Il faut probablement tenir compte de la pression et des contraintes qui pèsent sur les jeunes musicien.ne.s, notamment en raison de l’absence relative d’occasions de se produire en direct au cours de l’année écoulée. L’idée de jouer ce qui pourrait être le « concert de votre vie » devant un public de responsables de festivals français et pas moins de quarante membres de l’Europe Jazz Network mettrait la pression sur n’importe quel interprète. D’une manière générale, je trouve (ce qui est assez inhabituel) que le disque compilation de Jazz Migration, très bien produit, a été plus révélateur de la personnalité et du caractère des groupes sélectionnés, autrement dit de leurs capacités dans des circonstances idéales, que leurs prestations scéniques. Avec les groupes d’Outre-Mer, et en particulier ceux de La Réunion, j’ai eu le sentiment de devoir sérieusement mettre à jour mes connaissances sur le sujet et en particulier sur la tradition du Maloya réunionnais.

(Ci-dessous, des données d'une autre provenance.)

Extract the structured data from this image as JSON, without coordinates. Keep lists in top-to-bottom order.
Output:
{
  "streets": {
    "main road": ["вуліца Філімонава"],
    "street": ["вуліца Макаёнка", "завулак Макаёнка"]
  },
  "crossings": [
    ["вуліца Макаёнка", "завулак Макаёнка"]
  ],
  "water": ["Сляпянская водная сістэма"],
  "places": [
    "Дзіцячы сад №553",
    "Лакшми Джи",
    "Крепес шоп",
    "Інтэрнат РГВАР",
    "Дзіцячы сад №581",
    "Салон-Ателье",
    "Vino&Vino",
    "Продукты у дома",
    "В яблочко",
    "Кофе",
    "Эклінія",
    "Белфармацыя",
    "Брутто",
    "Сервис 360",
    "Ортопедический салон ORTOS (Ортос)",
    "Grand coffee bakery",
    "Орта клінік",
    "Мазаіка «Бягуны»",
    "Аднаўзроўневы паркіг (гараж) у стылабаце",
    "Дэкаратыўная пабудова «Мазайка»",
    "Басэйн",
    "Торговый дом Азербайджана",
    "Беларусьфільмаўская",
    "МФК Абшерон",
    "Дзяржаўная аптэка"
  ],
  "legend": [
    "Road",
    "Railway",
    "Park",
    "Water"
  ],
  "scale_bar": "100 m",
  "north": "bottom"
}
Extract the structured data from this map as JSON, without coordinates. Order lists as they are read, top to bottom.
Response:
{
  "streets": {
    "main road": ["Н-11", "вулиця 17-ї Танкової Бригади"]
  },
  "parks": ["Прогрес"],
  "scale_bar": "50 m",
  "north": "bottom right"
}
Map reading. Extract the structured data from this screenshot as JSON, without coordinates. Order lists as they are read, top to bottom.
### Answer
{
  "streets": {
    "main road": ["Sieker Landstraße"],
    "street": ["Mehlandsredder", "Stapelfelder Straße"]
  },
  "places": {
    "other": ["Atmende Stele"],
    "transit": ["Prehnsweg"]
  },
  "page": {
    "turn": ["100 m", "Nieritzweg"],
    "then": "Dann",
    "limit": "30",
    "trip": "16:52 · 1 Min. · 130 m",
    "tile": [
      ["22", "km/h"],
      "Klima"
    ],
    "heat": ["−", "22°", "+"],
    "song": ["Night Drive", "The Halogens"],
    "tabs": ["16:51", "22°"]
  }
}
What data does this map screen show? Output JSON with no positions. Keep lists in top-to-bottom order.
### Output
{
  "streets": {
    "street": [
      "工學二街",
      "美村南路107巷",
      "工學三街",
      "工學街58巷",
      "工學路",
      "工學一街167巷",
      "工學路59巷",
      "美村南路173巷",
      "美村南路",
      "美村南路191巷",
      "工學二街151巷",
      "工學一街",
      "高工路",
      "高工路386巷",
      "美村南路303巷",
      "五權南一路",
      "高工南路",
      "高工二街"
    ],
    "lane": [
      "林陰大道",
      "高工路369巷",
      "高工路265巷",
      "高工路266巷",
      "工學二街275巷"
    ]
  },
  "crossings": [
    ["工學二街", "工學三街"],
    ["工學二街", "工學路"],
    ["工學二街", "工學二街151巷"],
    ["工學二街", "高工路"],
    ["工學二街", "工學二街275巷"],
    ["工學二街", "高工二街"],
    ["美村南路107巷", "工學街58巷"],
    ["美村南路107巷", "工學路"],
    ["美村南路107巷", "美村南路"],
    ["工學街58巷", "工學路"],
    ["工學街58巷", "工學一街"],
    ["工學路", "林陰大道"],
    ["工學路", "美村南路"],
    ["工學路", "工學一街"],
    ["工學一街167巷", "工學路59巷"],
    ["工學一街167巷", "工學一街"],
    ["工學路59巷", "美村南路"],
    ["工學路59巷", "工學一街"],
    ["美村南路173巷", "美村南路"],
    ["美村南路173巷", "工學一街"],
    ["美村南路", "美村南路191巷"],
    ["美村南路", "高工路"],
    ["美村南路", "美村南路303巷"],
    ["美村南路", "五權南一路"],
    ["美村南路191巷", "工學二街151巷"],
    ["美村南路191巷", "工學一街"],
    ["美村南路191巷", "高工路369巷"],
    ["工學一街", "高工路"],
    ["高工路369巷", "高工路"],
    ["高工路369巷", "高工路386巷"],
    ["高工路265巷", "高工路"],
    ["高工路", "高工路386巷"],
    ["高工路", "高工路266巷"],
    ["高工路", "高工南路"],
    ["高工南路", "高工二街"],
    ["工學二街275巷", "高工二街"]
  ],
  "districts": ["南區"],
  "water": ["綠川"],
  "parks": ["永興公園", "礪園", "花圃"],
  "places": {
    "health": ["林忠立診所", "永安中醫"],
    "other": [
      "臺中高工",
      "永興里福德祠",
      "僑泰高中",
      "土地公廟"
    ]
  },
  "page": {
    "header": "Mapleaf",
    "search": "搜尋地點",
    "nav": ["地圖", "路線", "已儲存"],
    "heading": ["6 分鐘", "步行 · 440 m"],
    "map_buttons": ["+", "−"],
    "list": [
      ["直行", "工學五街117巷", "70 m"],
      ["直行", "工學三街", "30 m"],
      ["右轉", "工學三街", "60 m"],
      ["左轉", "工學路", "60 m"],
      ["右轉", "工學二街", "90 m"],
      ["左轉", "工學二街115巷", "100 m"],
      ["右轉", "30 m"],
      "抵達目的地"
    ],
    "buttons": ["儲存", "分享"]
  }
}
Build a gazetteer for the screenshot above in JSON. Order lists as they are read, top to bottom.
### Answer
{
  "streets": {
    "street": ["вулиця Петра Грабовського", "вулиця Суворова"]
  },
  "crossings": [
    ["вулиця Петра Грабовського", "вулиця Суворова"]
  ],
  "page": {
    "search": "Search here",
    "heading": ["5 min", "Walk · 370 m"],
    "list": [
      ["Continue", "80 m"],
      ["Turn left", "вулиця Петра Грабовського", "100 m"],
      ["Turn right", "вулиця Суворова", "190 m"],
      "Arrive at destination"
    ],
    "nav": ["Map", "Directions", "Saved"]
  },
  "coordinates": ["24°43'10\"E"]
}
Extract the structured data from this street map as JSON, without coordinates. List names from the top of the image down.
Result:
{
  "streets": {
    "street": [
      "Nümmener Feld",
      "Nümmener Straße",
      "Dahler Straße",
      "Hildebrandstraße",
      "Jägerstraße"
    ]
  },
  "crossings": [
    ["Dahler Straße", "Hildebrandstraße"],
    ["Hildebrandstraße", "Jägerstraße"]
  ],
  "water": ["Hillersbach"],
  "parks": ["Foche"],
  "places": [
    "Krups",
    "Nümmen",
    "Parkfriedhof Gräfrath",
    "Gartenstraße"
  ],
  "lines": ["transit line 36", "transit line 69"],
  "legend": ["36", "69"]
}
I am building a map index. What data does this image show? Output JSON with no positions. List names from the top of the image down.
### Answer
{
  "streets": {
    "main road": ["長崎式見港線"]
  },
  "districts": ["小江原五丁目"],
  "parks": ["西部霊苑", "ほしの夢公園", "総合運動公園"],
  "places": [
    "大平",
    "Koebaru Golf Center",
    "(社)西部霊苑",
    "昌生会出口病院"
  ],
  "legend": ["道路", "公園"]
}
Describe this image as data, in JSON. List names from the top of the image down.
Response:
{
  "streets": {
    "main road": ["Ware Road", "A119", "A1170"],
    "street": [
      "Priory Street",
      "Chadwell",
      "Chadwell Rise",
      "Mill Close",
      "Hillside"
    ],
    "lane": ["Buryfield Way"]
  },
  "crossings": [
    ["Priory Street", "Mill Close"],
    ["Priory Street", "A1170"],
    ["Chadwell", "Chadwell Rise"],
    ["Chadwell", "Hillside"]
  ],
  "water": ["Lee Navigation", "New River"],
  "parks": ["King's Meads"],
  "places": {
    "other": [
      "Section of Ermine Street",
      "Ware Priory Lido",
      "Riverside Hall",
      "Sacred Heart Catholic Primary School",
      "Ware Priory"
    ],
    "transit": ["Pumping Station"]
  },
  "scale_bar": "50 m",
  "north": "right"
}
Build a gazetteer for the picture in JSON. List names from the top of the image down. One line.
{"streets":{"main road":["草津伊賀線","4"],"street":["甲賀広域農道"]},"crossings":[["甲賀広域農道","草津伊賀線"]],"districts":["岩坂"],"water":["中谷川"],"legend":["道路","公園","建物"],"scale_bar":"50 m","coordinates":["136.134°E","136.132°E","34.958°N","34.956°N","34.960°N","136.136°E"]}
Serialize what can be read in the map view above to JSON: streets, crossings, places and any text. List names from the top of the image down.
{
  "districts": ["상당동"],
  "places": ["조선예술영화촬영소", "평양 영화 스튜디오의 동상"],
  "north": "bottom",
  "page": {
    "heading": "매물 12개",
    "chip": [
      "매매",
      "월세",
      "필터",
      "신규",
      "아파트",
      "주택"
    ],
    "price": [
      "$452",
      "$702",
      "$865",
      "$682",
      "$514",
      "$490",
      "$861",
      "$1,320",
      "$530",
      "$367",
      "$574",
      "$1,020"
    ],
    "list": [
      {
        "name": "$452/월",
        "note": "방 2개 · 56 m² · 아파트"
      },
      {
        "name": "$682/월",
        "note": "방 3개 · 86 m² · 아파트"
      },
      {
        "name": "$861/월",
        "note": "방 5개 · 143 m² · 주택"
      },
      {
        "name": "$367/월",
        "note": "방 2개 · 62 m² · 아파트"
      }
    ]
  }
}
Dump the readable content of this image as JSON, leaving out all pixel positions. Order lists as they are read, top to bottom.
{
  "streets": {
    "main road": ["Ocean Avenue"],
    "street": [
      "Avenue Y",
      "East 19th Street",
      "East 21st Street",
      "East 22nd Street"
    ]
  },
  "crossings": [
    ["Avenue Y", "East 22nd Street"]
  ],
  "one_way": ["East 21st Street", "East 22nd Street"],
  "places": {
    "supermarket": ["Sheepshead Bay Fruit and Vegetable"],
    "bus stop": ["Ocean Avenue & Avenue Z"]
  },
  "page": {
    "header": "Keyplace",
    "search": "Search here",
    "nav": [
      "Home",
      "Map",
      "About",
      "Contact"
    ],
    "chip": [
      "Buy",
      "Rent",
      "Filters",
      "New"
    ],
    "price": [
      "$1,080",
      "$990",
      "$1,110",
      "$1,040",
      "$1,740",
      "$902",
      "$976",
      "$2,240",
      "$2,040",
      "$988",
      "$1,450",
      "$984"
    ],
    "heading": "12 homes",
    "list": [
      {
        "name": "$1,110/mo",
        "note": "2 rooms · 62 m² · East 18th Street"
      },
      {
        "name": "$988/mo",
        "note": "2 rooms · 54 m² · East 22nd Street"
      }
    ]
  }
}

Maher Beauroy © Christophe Charpenel

Le showcase qui m’a le plus impressionné est celui du groupe dirigé par la jeune chanteuse/bassiste Sélène Saint-Aimé. En effet, elle pourrait facilement développer de nouvelles directions, et je trouve que son intelligence musicale et narrative s’accompagne d’une présence scénique réelle et instinctive. Ses premières inspirations incluent apparemment la scène jazz manouche de Samois, et son choix de la contrebasse comme instrument principal semble être plus tardif, après avoir entendu Avishai Cohen à la fin de son adolescence. Depuis lors, elle a voyagé et travaillé avec Steve Coleman, mais aussi au Maroc pour étudier la tradition Gnawa, et en Martinique, d’où vient une partie de son héritage [3]. Il y a ici une vision musicale, une imagination et un sens de la composition. Et un groupe extrêmement solide qui n’écrase jamais ni sa basse ni sa voix. J’ai griffonné une note un peu prétentieuse qui dit que « le Liberation Orchestra de Charlie Haden rencontre les Folksongs de Berio », et il y aura toujours quelqu’un pour demander si on l’a déjà vue dans la même pièce qu’Esperanza Spalding… Quelle que soit la valeur douteuse de ce genre de remarque, Sélène Saint-Aimé est certainement un nom à suivre.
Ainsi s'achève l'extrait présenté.